Rasa haus membuatku berjalan pincang menuju dapur.
***
Baru jam 16.00 WIB
ia menyusuri ruangan untuk menuju kamarnya, Rio terusik dengan suara yang mendayu lembut datang dari kamar ibu Ayunya.
Ia tepikan tubuhnya di dinding dekat pintu agar ia lebih jelas mendengar apa yang diucapkan ibu Ayunya.
Sebuah lantunan yang lamat-lamat nyata terdengar, suara pujian kepada illahi dan ayat suci yang kini hampir ia lupakan karena ia terlupa dengan amaliah akhrowi.
Lantunan surah Al – Anbiya melantun indah di telinga Rio, ia terperosok dalam nistanya yang terasa nyata dan seakan siap menelannya, sesak, lemah menjadikan kenyataan kalau ia
hanya manusia biasa, air matanya menetes membasahi wajah dan hatinya yang sempat kosong dengan agama.
***
Hanya pesakitan, cemooh dan kebencian yang ia rasakan selama ini, ketika ia tinggal bersama neneknya dan barulah sebuah ilmu agama ketika ayahnya pulang dan mendekapnya dengan tangan kekar dan kelembutan ayahnya
melantunkan beberapa ayat suci setelah mereka usai berjamaah di rumah.
***
" Rio ?! … kamu kenapa nak ? " Ayu keluar dengan mukena masih terpasang membalut tubuhnya.
Rio menghadapkan pandangannya kepada ibu Ayu dan dengan susah payah ia bangkit sambil menahan nyeri di dadanya.
" kamu nggak apa-apa nak ? " Tanya Ayu sedih melihat wajah pucat anaknya yang basah air mata, Rio menggeleng pelan dan terkesan kaku.
Ayu memeluk Rio tiba-tiba, " ibu sudah bilang ibu akan memeluk Rio diminta atau tidak, ibu
Ayunya, Rio ini tidak peduli apakah Rio akan bercerita apa yang dirasakan atau tidak. Ibu tetap akan menjadi ibu mu yang akan memeluk mu, ibu sayang sama Rio. "

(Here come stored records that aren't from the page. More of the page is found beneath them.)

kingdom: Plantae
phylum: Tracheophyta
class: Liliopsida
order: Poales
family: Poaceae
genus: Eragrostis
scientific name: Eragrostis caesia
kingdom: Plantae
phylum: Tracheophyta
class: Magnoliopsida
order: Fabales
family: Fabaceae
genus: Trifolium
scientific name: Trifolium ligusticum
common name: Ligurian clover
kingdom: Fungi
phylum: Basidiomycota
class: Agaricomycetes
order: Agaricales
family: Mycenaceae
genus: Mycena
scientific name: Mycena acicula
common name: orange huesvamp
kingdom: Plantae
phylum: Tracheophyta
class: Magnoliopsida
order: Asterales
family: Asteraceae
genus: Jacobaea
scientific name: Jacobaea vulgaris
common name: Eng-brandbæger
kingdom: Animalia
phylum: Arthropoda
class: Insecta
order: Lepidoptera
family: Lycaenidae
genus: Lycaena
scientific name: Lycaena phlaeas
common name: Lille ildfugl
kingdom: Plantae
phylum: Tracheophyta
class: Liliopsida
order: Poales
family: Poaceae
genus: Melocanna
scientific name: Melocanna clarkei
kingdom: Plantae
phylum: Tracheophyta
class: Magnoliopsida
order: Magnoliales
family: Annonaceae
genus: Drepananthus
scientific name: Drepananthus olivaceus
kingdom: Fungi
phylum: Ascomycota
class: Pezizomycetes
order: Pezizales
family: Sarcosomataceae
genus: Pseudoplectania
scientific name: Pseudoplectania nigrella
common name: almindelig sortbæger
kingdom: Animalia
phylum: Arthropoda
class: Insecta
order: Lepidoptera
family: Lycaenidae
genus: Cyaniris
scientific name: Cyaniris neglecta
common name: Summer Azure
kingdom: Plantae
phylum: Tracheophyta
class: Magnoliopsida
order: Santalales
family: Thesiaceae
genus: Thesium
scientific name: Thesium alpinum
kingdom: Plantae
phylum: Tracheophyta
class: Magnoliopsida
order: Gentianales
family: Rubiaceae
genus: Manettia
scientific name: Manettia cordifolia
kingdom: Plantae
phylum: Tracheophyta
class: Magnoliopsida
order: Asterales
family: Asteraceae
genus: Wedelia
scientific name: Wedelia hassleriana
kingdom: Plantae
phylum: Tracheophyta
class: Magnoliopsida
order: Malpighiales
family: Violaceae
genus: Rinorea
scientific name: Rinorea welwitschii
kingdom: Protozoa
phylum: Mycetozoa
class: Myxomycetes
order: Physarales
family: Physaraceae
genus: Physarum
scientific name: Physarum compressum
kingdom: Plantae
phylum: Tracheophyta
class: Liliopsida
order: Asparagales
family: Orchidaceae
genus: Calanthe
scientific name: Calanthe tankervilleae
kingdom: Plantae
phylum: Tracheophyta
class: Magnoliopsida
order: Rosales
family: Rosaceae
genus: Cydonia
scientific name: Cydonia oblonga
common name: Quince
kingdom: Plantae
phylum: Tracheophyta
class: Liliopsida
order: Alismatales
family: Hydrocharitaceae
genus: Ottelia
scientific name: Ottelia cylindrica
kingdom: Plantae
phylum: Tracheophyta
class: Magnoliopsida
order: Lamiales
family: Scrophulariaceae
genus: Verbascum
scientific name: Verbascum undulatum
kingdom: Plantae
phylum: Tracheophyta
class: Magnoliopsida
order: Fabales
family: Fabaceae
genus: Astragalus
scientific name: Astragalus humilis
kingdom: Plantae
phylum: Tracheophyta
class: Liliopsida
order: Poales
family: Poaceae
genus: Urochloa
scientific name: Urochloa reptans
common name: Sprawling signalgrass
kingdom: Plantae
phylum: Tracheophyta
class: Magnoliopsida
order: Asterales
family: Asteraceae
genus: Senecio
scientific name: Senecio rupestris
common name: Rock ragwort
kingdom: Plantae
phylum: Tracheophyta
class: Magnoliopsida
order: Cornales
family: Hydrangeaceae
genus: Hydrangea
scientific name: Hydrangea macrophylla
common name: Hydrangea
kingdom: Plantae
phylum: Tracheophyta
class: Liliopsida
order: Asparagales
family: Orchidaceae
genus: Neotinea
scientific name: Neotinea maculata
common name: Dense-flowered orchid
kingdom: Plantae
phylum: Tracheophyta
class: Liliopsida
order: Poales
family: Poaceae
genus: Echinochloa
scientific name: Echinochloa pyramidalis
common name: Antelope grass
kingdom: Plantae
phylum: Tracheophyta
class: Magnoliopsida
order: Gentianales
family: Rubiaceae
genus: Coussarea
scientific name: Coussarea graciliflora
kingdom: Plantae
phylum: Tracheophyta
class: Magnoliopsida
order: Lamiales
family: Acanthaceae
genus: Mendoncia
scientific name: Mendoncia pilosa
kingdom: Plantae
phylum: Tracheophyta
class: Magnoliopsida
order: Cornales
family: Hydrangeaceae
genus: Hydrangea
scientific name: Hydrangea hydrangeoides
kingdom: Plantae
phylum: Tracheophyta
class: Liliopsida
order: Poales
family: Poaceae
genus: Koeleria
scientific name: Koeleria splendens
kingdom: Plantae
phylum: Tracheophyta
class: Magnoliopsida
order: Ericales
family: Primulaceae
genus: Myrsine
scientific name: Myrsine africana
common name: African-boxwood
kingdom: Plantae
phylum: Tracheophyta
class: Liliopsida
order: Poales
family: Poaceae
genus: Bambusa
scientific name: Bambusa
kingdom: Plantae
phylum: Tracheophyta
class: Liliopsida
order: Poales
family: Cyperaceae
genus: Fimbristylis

Rio mulai mengangkat tangannya dan membalas pelukan ibunya.
" kamu jangan pernah sungkan untuk bicara sama ibu sayang. " Ayu menghapus air mata yang sudah kadung membanjiri wajah Rio.
***
Aku tersenyum melihat Leo tiduran di kamar sambil membaca buku pelajaran kesukaan Leo, IPA.
" Rio … sini duduk sama kakak ! " Leo buru-buru terbangun dan mengajak aku duduk disisinya, meski enggan memanggil Leo kakak, tetapi aku tidak pernah menolak sikap baik
siapa pun terlebih dari saudara-saudara sedarah.
Aku sebentar bersama kakak dan kembali ke ruang tamu.
***
Memandang lurus ke teras yang masih deras diguyur hujan, meski kedinginan enggan rasanya bergerak sejenak untuk mencari tempat yang lebih nyaman.
" kamu sakit nak ? "
" nggak, Rio baik-baik aja. " aku tetap memandangi hujan yang semakin deras.
" Rio … " Ayu menyentuh bahu Rio bermaksud mengajaknya masuk ke tempat yang lebih hangat.
" aku nggak apa-apa bu … " aku tidak sengaja membentak ibu Ayu.
***
" Ajak adik mu masuk, wajahnya sudah pucat kedinginan. " Pinta Ayu kepada Leo yang ia jumpai diruang keluarga sedang menonton bersama Leona.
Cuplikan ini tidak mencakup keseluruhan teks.